_WORK REQUIRED_
Set every record down again exactly. Do not carry over the pictures.
"""
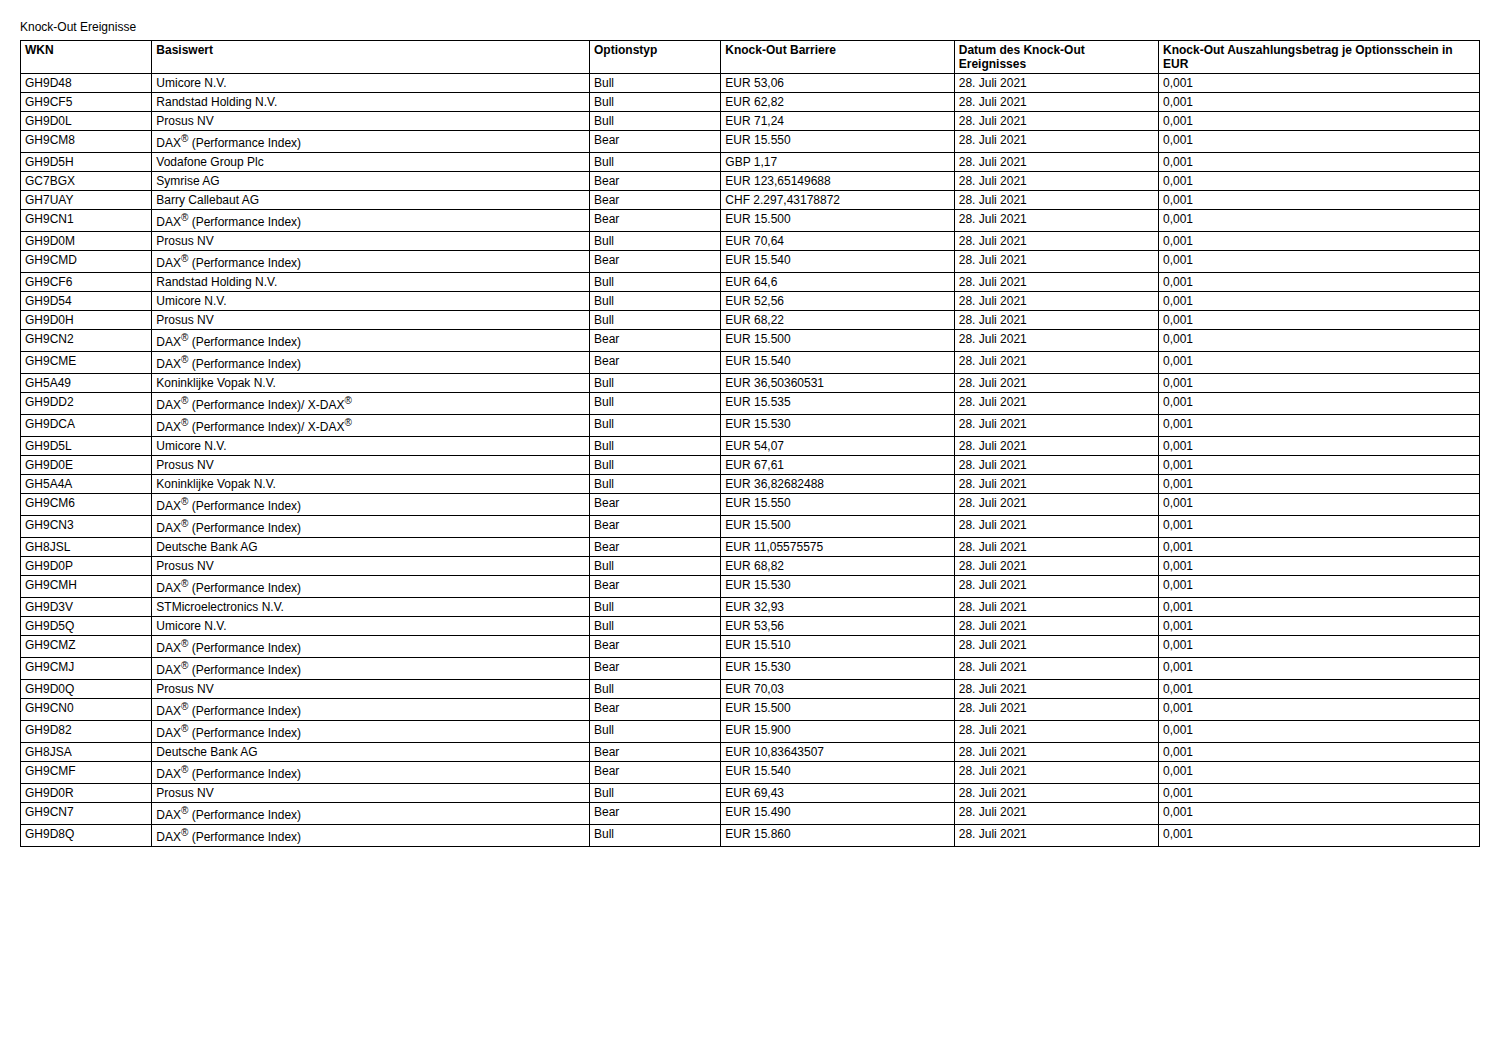Knock-Out Ereignisse
| WKN | Basiswert | Optionstyp | Knock-Out Barriere | Datum des Knock-Out Ereignisses | Knock-Out Auszahlungsbetrag je Optionsschein in EUR |
| --- | --- | --- | --- | --- | --- |
| GH9D48 | Umicore N.V. | Bull | EUR 53,06 | 28. Juli 2021 | 0,001 |
| GH9CF5 | Randstad Holding N.V. | Bull | EUR 62,82 | 28. Juli 2021 | 0,001 |
| GH9D0L | Prosus NV | Bull | EUR 71,24 | 28. Juli 2021 | 0,001 |
| GH9CM8 | DAX ® (Performance Index) | Bear | EUR 15.550 | 28. Juli 2021 | 0,001 |
| GH9D5H | Vodafone Group Plc | Bull | GBP 1,17 | 28. Juli 2021 | 0,001 |
| GC7BGX | Symrise AG | Bear | EUR 123,65149688 | 28. Juli 2021 | 0,001 |
| GH7UAY | Barry Callebaut AG | Bear | CHF 2.297,43178872 | 28. Juli 2021 | 0,001 |
| GH9CN1 | DAX ® (Performance Index) | Bear | EUR 15.500 | 28. Juli 2021 | 0,001 |
| GH9D0M | Prosus NV | Bull | EUR 70,64 | 28. Juli 2021 | 0,001 |
| GH9CMD | DAX ® (Performance Index) | Bear | EUR 15.540 | 28. Juli 2021 | 0,001 |
| GH9CF6 | Randstad Holding N.V. | Bull | EUR 64,6 | 28. Juli 2021 | 0,001 |
| GH9D54 | Umicore N.V. | Bull | EUR 52,56 | 28. Juli 2021 | 0,001 |
| GH9D0H | Prosus NV | Bull | EUR 68,22 | 28. Juli 2021 | 0,001 |
| GH9CN2 | DAX ® (Performance Index) | Bear | EUR 15.500 | 28. Juli 2021 | 0,001 |
| GH9CME | DAX ® (Performance Index) | Bear | EUR 15.540 | 28. Juli 2021 | 0,001 |
| GH5A49 | Koninklijke Vopak N.V. | Bull | EUR 36,50360531 | 28. Juli 2021 | 0,001 |
| GH9DD2 | DAX ® (Performance Index)/ X-DAX ® | Bull | EUR 15.535 | 28. Juli 2021 | 0,001 |
| GH9DCA | DAX ® (Performance Index)/ X-DAX ® | Bull | EUR 15.530 | 28. Juli 2021 | 0,001 |
| GH9D5L | Umicore N.V. | Bull | EUR 54,07 | 28. Juli 2021 | 0,001 |
| GH9D0E | Prosus NV | Bull | EUR 67,61 | 28. Juli 2021 | 0,001 |
| GH5A4A | Koninklijke Vopak N.V. | Bull | EUR 36,82682488 | 28. Juli 2021 | 0,001 |
| GH9CM6 | DAX ® (Performance Index) | Bear | EUR 15.550 | 28. Juli 2021 | 0,001 |
| GH9CN3 | DAX ® (Performance Index) | Bear | EUR 15.500 | 28. Juli 2021 | 0,001 |
| GH8JSL | Deutsche Bank AG | Bear | EUR 11,05575575 | 28. Juli 2021 | 0,001 |
| GH9D0P | Prosus NV | Bull | EUR 68,82 | 28. Juli 2021 | 0,001 |
| GH9CMH | DAX ® (Performance Index) | Bear | EUR 15.530 | 28. Juli 2021 | 0,001 |
| GH9D3V | STMicroelectronics N.V. | Bull | EUR 32,93 | 28. Juli 2021 | 0,001 |
| GH9D5Q | Umicore N.V. | Bull | EUR 53,56 | 28. Juli 2021 | 0,001 |
| GH9CMZ | DAX ® (Performance Index) | Bear | EUR 15.510 | 28. Juli 2021 | 0,001 |
| GH9CMJ | DAX ® (Performance Index) | Bear | EUR 15.530 | 28. Juli 2021 | 0,001 |
| GH9D0Q | Prosus NV | Bull | EUR 70,03 | 28. Juli 2021 | 0,001 |
| GH9CN0 | DAX ® (Performance Index) | Bear | EUR 15.500 | 28. Juli 2021 | 0,001 |
| GH9D82 | DAX ® (Performance Index) | Bull | EUR 15.900 | 28. Juli 2021 | 0,001 |
| GH8JSA | Deutsche Bank AG | Bear | EUR 10,83643507 | 28. Juli 2021 | 0,001 |
| GH9CMF | DAX ® (Performance Index) | Bear | EUR 15.540 | 28. Juli 2021 | 0,001 |
| GH9D0R | Prosus NV | Bull | EUR 69,43 | 28. Juli 2021 | 0,001 |
| GH9CN7 | DAX ® (Performance Index) | Bear | EUR 15.490 | 28. Juli 2021 | 0,001 |
| GH9D8Q | DAX ® (Performance Index) | Bull | EUR 15.860 | 28. Juli 2021 | 0,001 |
"""
_RESPONSE BELOW_
Knock-Out Ereignisse
| WKN | Basiswert | Optionstyp | Knock-Out Barriere | Datum des Knock-Out Ereignisses | Knock-Out Auszahlungsbetrag je Optionsschein in EUR |
| --- | --- | --- | --- | --- | --- |
| GH9D48 | Umicore N.V. | Bull | EUR 53,06 | 28. Juli 2021 | 0,001 |
| GH9CF5 | Randstad Holding N.V. | Bull | EUR 62,82 | 28. Juli 2021 | 0,001 |
| GH9D0L | Prosus NV | Bull | EUR 71,24 | 28. Juli 2021 | 0,001 |
| GH9CM8 | DAX ® (Performance Index) | Bear | EUR 15.550 | 28. Juli 2021 | 0,001 |
| GH9D5H | Vodafone Group Plc | Bull | GBP 1,17 | 28. Juli 2021 | 0,001 |
| GC7BGX | Symrise AG | Bear | EUR 123,65149688 | 28. Juli 2021 | 0,001 |
| GH7UAY | Barry Callebaut AG | Bear | CHF 2.297,43178872 | 28. Juli 2021 | 0,001 |
| GH9CN1 | DAX ® (Performance Index) | Bear | EUR 15.500 | 28. Juli 2021 | 0,001 |
| GH9D0M | Prosus NV | Bull | EUR 70,64 | 28. Juli 2021 | 0,001 |
| GH9CMD | DAX ® (Performance Index) | Bear | EUR 15.540 | 28. Juli 2021 | 0,001 |
| GH9CF6 | Randstad Holding N.V. | Bull | EUR 64,6 | 28. Juli 2021 | 0,001 |
| GH9D54 | Umicore N.V. | Bull | EUR 52,56 | 28. Juli 2021 | 0,001 |
| GH9D0H | Prosus NV | Bull | EUR 68,22 | 28. Juli 2021 | 0,001 |
| GH9CN2 | DAX ® (Performance Index) | Bear | EUR 15.500 | 28. Juli 2021 | 0,001 |
| GH9CME | DAX ® (Performance Index) | Bear | EUR 15.540 | 28. Juli 2021 | 0,001 |
| GH5A49 | Koninklijke Vopak N.V. | Bull | EUR 36,50360531 | 28. Juli 2021 | 0,001 |
| GH9DD2 | DAX ® (Performance Index)/ X-DAX ® | Bull | EUR 15.535 | 28. Juli 2021 | 0,001 |
| GH9DCA | DAX ® (Performance Index)/ X-DAX ® | Bull | EUR 15.530 | 28. Juli 2021 | 0,001 |
| GH9D5L | Umicore N.V. | Bull | EUR 54,07 | 28. Juli 2021 | 0,001 |
| GH9D0E | Prosus NV | Bull | EUR 67,61 | 28. Juli 2021 | 0,001 |
| GH5A4A | Koninklijke Vopak N.V. | Bull | EUR 36,82682488 | 28. Juli 2021 | 0,001 |
| GH9CM6 | DAX ® (Performance Index) | Bear | EUR 15.550 | 28. Juli 2021 | 0,001 |
| GH9CN3 | DAX ® (Performance Index) | Bear | EUR 15.500 | 28. Juli 2021 | 0,001 |
| GH8JSL | Deutsche Bank AG | Bear | EUR 11,05575575 | 28. Juli 2021 | 0,001 |
| GH9D0P | Prosus NV | Bull | EUR 68,82 | 28. Juli 2021 | 0,001 |
| GH9CMH | DAX ® (Performance Index) | Bear | EUR 15.530 | 28. Juli 2021 | 0,001 |
| GH9D3V | STMicroelectronics N.V. | Bull | EUR 32,93 | 28. Juli 2021 | 0,001 |
| GH9D5Q | Umicore N.V. | Bull | EUR 53,56 | 28. Juli 2021 | 0,001 |
| GH9CMZ | DAX ® (Performance Index) | Bear | EUR 15.510 | 28. Juli 2021 | 0,001 |
| GH9CMJ | DAX ® (Performance Index) | Bear | EUR 15.530 | 28. Juli 2021 | 0,001 |
| GH9D0Q | Prosus NV | Bull | EUR 70,03 | 28. Juli 2021 | 0,001 |
| GH9CN0 | DAX ® (Performance Index) | Bear | EUR 15.500 | 28. Juli 2021 | 0,001 |
| GH9D82 | DAX ® (Performance Index) | Bull | EUR 15.900 | 28. Juli 2021 | 0,001 |
| GH8JSA | Deutsche Bank AG | Bear | EUR 10,83643507 | 28. Juli 2021 | 0,001 |
| GH9CMF | DAX ® (Performance Index) | Bear | EUR 15.540 | 28. Juli 2021 | 0,001 |
| GH9D0R | Prosus NV | Bull | EUR 69,43 | 28. Juli 2021 | 0,001 |
| GH9CN7 | DAX ® (Performance Index) | Bear | EUR 15.490 | 28. Juli 2021 | 0,001 |
| GH9D8Q | DAX ® (Performance Index) | Bull | EUR 15.860 | 28. Juli 2021 | 0,001 |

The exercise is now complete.